• _Informasi yang Diberikan_
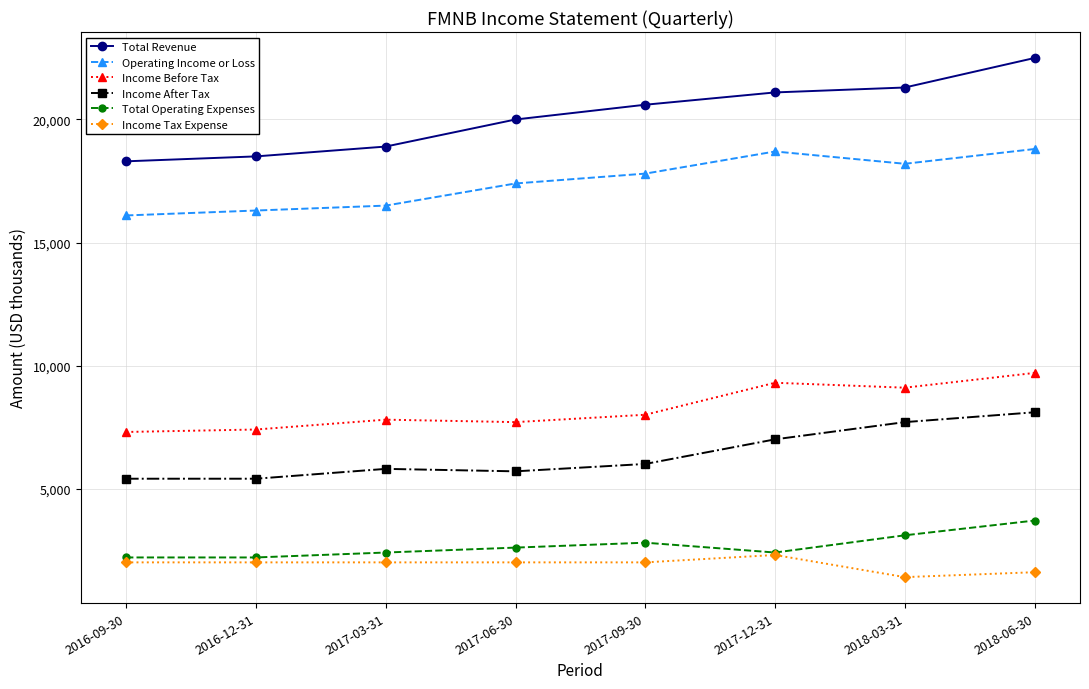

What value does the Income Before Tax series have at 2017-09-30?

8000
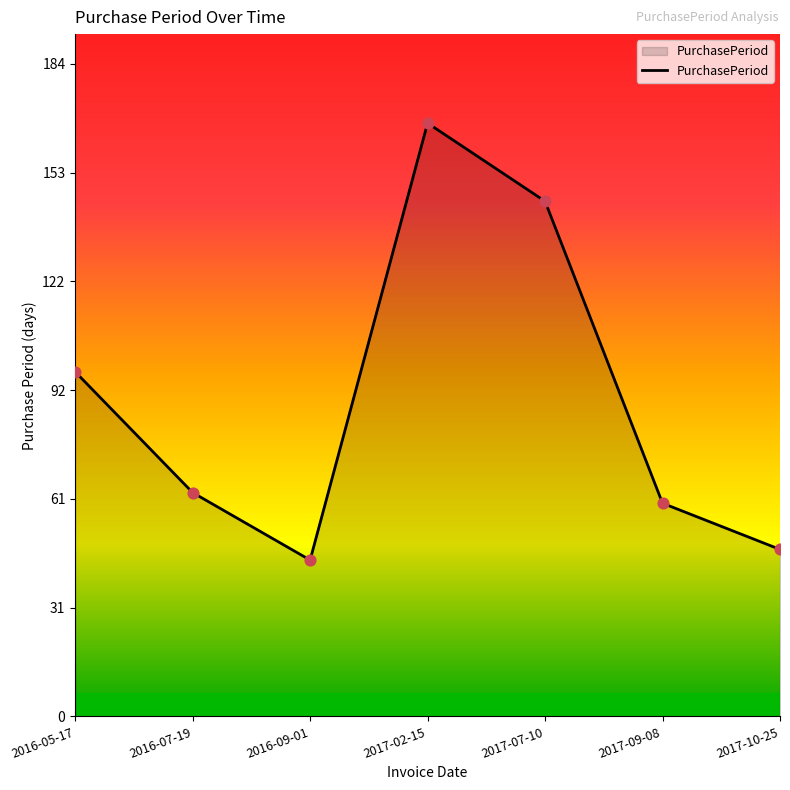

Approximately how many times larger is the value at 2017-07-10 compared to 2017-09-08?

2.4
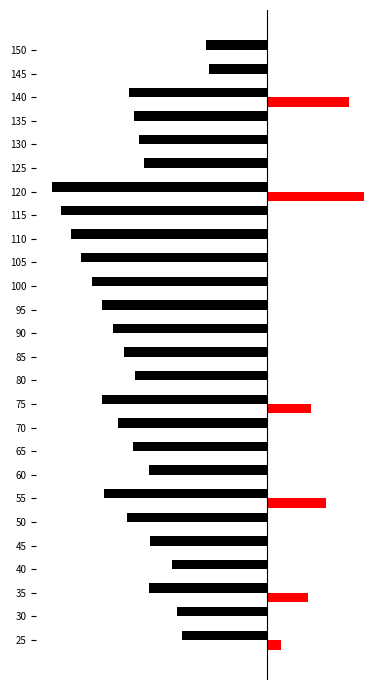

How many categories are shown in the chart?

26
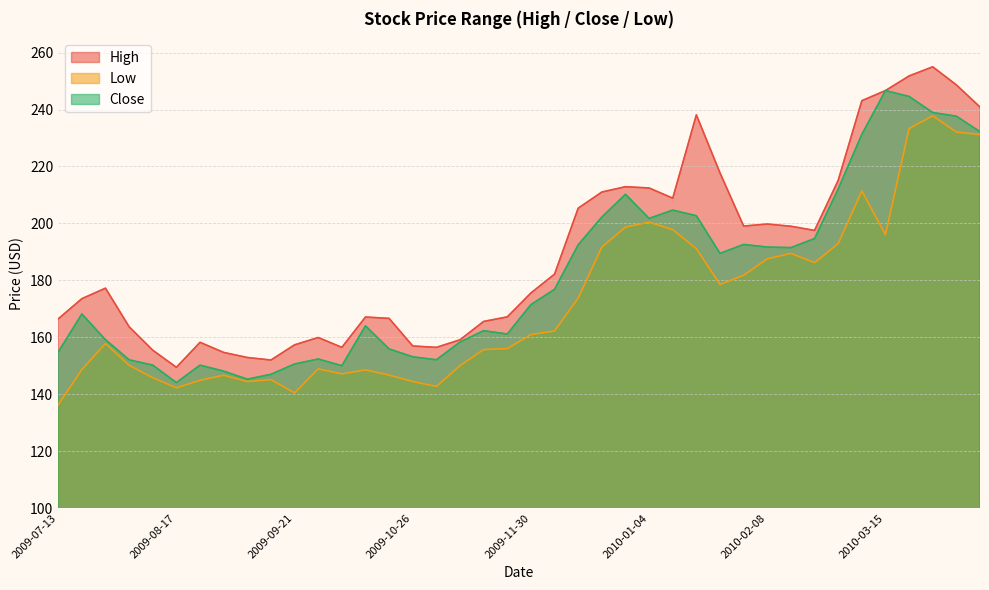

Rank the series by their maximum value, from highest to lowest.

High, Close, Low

• _Tugas Anda_
Masukkan semua baris dari seluruh entri di atas ke dalam tabel Markdown dengan kolom "Nomor" untuk nomor urut dan kolom "Entri" untuk teks barisnya, tanpa baris kosong. Gambar tidak boleh dimasukkan ke dalam tabel.

• _Jawaban yang Diharapkan_
| Nomor | Entri |
|---|---|
| 1 | What value does the Income Before Tax series have at 2017-09-30? |
| 2 | 8000 |
| 3 | Approximately how many times larger is the value at 2017-07-10 compared to 2017-09-08? |
| 4 | 2.4 |
| 5 | How many categories are shown in the chart? |
| 6 | 26 |
| 7 | Rank the series by their maximum value, from highest to lowest. |
| 8 | High, Close, Low |